(Original post with video of talk here)
Abe Stanway: Okay. Hi, I’m Abe. I’m a data engineer at Etsy and today we’re going to talk about Skyline, of which I was the primary author. And so we’re going to talk about how we monitor, why we decided to build this, and how it advances the art of monitoring. So let’s start.
So Etsy is the world’s handmade vintage marketplace. We are based right here in Dumbo, so this wasn’t too much of a pain to get up here. We have a large stack. We’ve got a lot of stuff going on.

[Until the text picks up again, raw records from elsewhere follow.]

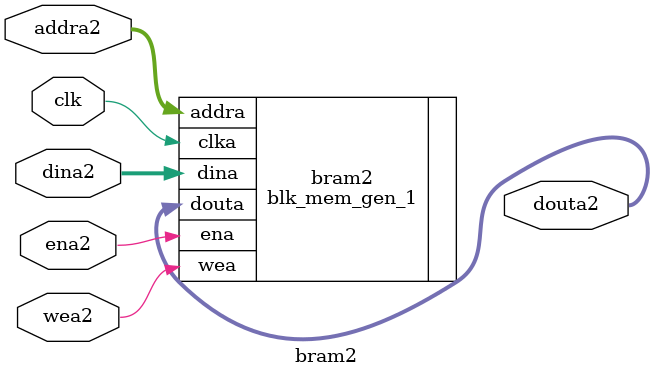
<source format=v>
`timescale 1ns / 1ps


module bram2(
input clk,
input ena2,
input wea2,
input [7 : 0]addra2,
input [15:0]dina2,
output [15:0]douta2
);
blk_mem_gen_1  bram2 (
  .clka(clk),    // input wire clka
  .ena(ena2),      // input wire ena
  .wea(wea2),      // input wire [0 : 0] wea
  .addra(addra2),  // input wire [7 : 0] addra
  .dina(dina2),    // input wire [15 : 0] dina
  .douta(douta2)  // output wire [15 : 0] douta
);
endmodule 

</source>
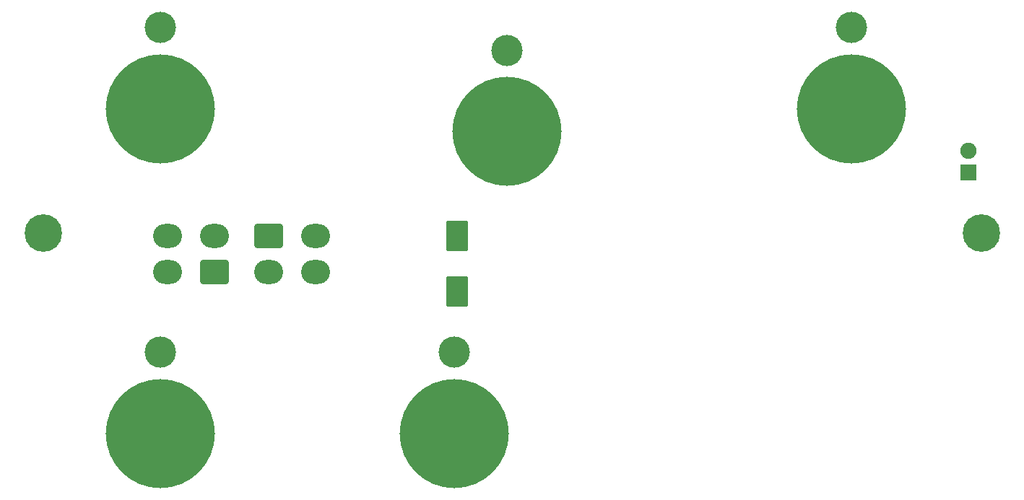
<source format=gbr>
%TF.GenerationSoftware,KiCad,Pcbnew,(6.0.9)*%
%TF.CreationDate,2022-12-26T22:24:29-09:00*%
%TF.ProjectId,PCB_ SIM CONTROL PANEL,5043422c-2053-4494-9d20-434f4e54524f,rev?*%
%TF.SameCoordinates,Original*%
%TF.FileFunction,Soldermask,Bot*%
%TF.FilePolarity,Negative*%
%FSLAX46Y46*%
G04 Gerber Fmt 4.6, Leading zero omitted, Abs format (unit mm)*
G04 Created by KiCad (PCBNEW (6.0.9)) date 2022-12-26 22:24:29*
%MOMM*%
%LPD*%
G01*
G04 APERTURE LIST*
G04 Aperture macros list*
%AMRoundRect*
0 Rectangle with rounded corners*
0 $1 Rounding radius*
0 $2 $3 $4 $5 $6 $7 $8 $9 X,Y pos of 4 corners*
0 Add a 4 corners polygon primitive as box body*
4,1,4,$2,$3,$4,$5,$6,$7,$8,$9,$2,$3,0*
0 Add four circle primitives for the rounded corners*
1,1,$1+$1,$2,$3*
1,1,$1+$1,$4,$5*
1,1,$1+$1,$6,$7*
1,1,$1+$1,$8,$9*
0 Add four rect primitives between the rounded corners*
20,1,$1+$1,$2,$3,$4,$5,0*
20,1,$1+$1,$4,$5,$6,$7,0*
20,1,$1+$1,$6,$7,$8,$9,0*
20,1,$1+$1,$8,$9,$2,$3,0*%
G04 Aperture macros list end*
%ADD10C,12.800000*%
%ADD11C,3.672000*%
%ADD12C,4.400000*%
%ADD13RoundRect,0.300000X1.000000X-1.500000X1.000000X1.500000X-1.000000X1.500000X-1.000000X-1.500000X0*%
%ADD14RoundRect,0.050000X0.900000X-0.900000X0.900000X0.900000X-0.900000X0.900000X-0.900000X-0.900000X0*%
%ADD15C,1.900000*%
%ADD16RoundRect,0.300001X1.399999X-1.099999X1.399999X1.099999X-1.399999X1.099999X-1.399999X-1.099999X0*%
%ADD17O,3.400000X2.800000*%
%ADD18RoundRect,0.300001X-1.399999X1.099999X-1.399999X-1.099999X1.399999X-1.099999X1.399999X1.099999X0*%
G04 APERTURE END LIST*
D10*
%TO.C,1*%
X109996995Y-68670097D03*
D11*
X109996995Y-59145097D03*
D10*
X109996995Y-68670097D03*
%TD*%
D11*
%TO.C,2*%
X150636995Y-61812097D03*
D10*
X150636995Y-71337097D03*
X150636995Y-71337097D03*
%TD*%
%TO.C,3*%
X191022995Y-68670097D03*
D11*
X191022995Y-59145097D03*
D10*
X191022995Y-68670097D03*
%TD*%
D11*
%TO.C,4*%
X109996995Y-97245097D03*
D10*
X109996995Y-106770097D03*
X109996995Y-106770097D03*
%TD*%
%TO.C,5*%
X144436009Y-106770097D03*
D11*
X144436009Y-97245097D03*
D10*
X144436009Y-106770097D03*
%TD*%
D12*
%TO.C,6*%
X206262994Y-83275097D03*
%TD*%
%TO.C,7*%
X96280995Y-83275097D03*
%TD*%
D13*
%TO.C,C1*%
X144780000Y-90118000D03*
X144780000Y-83618000D03*
%TD*%
D14*
%TO.C,D1*%
X204725000Y-76165000D03*
D15*
X204725000Y-73625000D03*
%TD*%
D16*
%TO.C,J1*%
X116365000Y-87792600D03*
D17*
X116365000Y-83592600D03*
X110865000Y-87792600D03*
X110865000Y-83592600D03*
%TD*%
D18*
%TO.C,J2*%
X122725000Y-83609200D03*
D17*
X122725000Y-87809200D03*
X128225000Y-83609200D03*
X128225000Y-87809200D03*
%TD*%
M02*

</source>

Specifically, or actually not specifically at all, these are just some of our numbers of some of the servers that we’re dealing with – 41 shards, MySQL, 24 API servers, 72 web servers, 42 Gearman boxes, a 150 node Hadoop cluster, 15 memcached boxes, and around 60 search machines, and a lot more than that. Probably on a scale of a hundred to two hundred, for sure other various services come with a lot of things that we have.

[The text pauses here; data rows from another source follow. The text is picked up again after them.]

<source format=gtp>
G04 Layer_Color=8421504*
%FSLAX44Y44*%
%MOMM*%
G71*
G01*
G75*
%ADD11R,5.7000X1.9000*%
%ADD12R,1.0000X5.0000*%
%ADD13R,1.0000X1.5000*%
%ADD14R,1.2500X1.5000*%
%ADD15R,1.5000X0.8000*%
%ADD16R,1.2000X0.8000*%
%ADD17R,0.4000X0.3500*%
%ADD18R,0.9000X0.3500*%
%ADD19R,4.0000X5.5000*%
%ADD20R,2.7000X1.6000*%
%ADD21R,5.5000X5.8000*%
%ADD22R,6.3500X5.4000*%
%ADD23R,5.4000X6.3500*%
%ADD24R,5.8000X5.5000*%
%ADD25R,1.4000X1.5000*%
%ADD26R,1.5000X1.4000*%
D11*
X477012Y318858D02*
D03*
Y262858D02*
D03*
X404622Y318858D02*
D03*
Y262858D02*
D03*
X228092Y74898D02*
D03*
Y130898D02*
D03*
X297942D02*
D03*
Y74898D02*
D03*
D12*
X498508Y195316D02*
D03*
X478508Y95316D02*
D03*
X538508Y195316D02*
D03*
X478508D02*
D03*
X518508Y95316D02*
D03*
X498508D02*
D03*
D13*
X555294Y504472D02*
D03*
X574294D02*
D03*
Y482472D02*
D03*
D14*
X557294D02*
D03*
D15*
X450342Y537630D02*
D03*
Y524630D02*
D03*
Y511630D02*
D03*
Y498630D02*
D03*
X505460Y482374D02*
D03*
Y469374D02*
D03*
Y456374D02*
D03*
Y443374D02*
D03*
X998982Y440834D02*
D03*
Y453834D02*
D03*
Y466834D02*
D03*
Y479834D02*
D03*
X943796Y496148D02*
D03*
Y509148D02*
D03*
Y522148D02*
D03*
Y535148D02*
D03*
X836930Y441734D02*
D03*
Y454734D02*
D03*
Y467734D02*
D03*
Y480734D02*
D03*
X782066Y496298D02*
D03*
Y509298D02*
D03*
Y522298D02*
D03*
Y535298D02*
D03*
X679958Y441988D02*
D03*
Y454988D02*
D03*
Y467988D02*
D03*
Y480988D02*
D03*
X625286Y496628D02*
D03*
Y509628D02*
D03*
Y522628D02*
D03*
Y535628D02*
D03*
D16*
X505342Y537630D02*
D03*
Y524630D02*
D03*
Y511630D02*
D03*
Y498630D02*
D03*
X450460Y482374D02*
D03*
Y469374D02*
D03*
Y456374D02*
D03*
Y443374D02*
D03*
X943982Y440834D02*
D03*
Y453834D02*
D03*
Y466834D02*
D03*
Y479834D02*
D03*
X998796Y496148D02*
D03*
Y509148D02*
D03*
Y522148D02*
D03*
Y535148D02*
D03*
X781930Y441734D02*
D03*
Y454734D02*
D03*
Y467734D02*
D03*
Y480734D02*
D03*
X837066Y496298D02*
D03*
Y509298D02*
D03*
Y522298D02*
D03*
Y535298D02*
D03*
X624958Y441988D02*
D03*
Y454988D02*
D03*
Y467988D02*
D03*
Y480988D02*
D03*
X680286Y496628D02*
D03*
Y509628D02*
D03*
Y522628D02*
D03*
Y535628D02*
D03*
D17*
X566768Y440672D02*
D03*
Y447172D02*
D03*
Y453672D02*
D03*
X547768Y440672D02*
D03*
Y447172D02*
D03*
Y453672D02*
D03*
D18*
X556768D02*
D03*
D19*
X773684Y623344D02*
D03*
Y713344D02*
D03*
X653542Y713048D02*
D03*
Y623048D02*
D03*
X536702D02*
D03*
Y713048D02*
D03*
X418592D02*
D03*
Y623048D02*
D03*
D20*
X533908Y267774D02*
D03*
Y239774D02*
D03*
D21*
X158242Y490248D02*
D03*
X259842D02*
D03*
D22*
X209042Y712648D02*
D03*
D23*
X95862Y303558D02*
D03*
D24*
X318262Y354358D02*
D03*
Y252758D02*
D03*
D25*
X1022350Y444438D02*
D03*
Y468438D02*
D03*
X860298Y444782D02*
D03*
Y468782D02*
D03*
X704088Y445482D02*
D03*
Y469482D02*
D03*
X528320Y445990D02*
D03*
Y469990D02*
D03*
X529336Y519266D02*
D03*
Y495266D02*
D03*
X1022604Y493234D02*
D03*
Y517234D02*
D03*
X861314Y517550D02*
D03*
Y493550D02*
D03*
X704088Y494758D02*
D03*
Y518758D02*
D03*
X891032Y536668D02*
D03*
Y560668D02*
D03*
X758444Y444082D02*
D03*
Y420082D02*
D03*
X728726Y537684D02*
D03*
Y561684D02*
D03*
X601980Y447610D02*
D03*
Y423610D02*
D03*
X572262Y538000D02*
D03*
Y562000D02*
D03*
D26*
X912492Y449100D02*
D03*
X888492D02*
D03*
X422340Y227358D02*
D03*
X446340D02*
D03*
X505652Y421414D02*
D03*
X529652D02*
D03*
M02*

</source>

And that’s not to mention the app itself, which is running on top of all these machines, and all the services that are actually running on these machines. In addition to that, we practice something called continuous deployment, which is kind of the new hotness we’ve developed with Devoxx, right. It’s kind of always deploying every single day, so we deploy around thirty to sixty times a day, every day, and we make this really really easy to do for all our engineers.